As folhas pautadas onde Beethoven escreveu suas peças não são A música. A música soa NOS instrumentos e, se bem interpretada, segundo o conceito do compositor.
Conceito=conteúdo é tudo o que o artista quer dizer, expressar. Tanto melhor é essa massa sonora se o intérprete e/ou regente conseguiu absorver o conceito do compositor e expressá-lo do advérbio do som.
Quanto vale a partitura das músicas de Beethoven?

O preço do papel pautado, da tinta e da pena vendido pela papelaria onde ele comprou.

Pode valer também o montante financeiro que a alucinação egocêntrica-possessiva de uma cultura decide avaliar o quanto é importante alguém ter essa partitura para si. Uma partitura original (manuscrito) pode ser vendida por cinco ou seis dígitos de dólar.

O que vale a vibração atmosférica produzida por instrumentos executando primorosamente uma obra de Beethoven?
O preço do ingresso para ver a Philarmonica de Berlin fazê-lo. Não, vale mais.
O preço do CD com a gravação. Não, vale mais.
Vale nem um tostão se você mesmo executá-la satisfatoriamente em seu piano. Não, vale mais.
Se você não gosta de Beethoven aí não vale nada mesmo.

O valor da obra de um artista não é mensurável em moeda, seja qual for.

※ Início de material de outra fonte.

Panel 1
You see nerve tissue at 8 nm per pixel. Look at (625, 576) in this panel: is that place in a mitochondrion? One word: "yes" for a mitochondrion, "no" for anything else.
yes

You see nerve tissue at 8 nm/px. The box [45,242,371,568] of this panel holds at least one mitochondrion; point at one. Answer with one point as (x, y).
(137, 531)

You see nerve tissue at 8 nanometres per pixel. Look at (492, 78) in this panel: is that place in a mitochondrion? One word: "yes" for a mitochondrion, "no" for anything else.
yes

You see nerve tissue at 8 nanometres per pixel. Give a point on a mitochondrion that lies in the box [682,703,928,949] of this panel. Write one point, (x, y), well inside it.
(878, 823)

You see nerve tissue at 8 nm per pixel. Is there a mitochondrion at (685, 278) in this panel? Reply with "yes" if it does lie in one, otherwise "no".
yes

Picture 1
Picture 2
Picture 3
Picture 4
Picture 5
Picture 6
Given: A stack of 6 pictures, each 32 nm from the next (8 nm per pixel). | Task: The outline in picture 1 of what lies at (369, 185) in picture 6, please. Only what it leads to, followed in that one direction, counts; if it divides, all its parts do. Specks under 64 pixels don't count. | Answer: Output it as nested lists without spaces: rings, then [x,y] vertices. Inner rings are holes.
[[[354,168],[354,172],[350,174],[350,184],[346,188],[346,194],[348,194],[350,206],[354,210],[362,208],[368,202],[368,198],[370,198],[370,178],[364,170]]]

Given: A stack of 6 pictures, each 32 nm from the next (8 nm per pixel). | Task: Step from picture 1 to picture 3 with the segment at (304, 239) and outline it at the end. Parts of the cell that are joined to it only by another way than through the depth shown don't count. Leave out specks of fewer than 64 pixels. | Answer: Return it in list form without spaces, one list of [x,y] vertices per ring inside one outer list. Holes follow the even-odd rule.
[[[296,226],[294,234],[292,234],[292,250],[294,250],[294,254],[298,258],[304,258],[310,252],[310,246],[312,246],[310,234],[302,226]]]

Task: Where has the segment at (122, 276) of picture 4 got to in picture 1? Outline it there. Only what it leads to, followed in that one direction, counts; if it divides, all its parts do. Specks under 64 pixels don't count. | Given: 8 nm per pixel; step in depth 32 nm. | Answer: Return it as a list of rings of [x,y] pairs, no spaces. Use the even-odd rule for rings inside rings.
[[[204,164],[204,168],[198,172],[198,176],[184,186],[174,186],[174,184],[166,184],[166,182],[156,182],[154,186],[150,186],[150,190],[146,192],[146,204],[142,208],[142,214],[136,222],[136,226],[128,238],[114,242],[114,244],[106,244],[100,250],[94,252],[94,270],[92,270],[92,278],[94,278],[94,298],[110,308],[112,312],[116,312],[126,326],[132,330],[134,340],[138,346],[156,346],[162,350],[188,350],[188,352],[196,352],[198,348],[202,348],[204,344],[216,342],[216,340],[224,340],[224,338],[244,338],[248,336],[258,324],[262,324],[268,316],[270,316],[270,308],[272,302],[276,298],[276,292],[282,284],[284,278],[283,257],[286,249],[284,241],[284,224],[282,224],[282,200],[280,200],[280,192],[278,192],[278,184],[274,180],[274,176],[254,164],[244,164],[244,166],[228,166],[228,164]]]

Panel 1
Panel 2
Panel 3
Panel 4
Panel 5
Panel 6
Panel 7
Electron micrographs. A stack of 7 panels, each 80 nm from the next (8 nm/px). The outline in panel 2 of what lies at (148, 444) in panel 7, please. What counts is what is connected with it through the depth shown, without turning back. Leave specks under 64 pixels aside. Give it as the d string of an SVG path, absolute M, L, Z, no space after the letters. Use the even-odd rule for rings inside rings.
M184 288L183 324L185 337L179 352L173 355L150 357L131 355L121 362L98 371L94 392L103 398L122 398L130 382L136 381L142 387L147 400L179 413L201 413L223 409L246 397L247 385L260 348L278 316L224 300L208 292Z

A obra não é o manuscrito, não é o objeto. É o conceito expresso nela.

Até agora, só obviedades

Não é tão óbvio o fato de que a desatenção ao valor do conceito das obras, típico do SEC XXI, está relegado quase ao esquecimento, prevalecendo quase só o valor da posse; assim a disputa pela propriedade do objeto da obra forma um mercado. Que não tem nada a ver com arte mas com o status social (e não artístico) do proprietário.

O objeto artístico (manuscritos, quadros, esculturas, livros, etc) facilmente pode adquirir valor de mercado tanto maior for a voracidade de posse sobre aquele OBJETO.
Pode-se fazer de qualquer coisa um produto de mercado. É bom ressaltar que nada contra eu tenho em relação a isso. Nem contra nem a favor, é outro “universo” que não o artístico.

O que quero trazer à luz da lembrança é o fato óbvio, porém quase esquecido, de que se pode desfrutar da comunhão com o conteúdo de uma obra, seja qual for o objeto em que ela se encontra disponibilizada.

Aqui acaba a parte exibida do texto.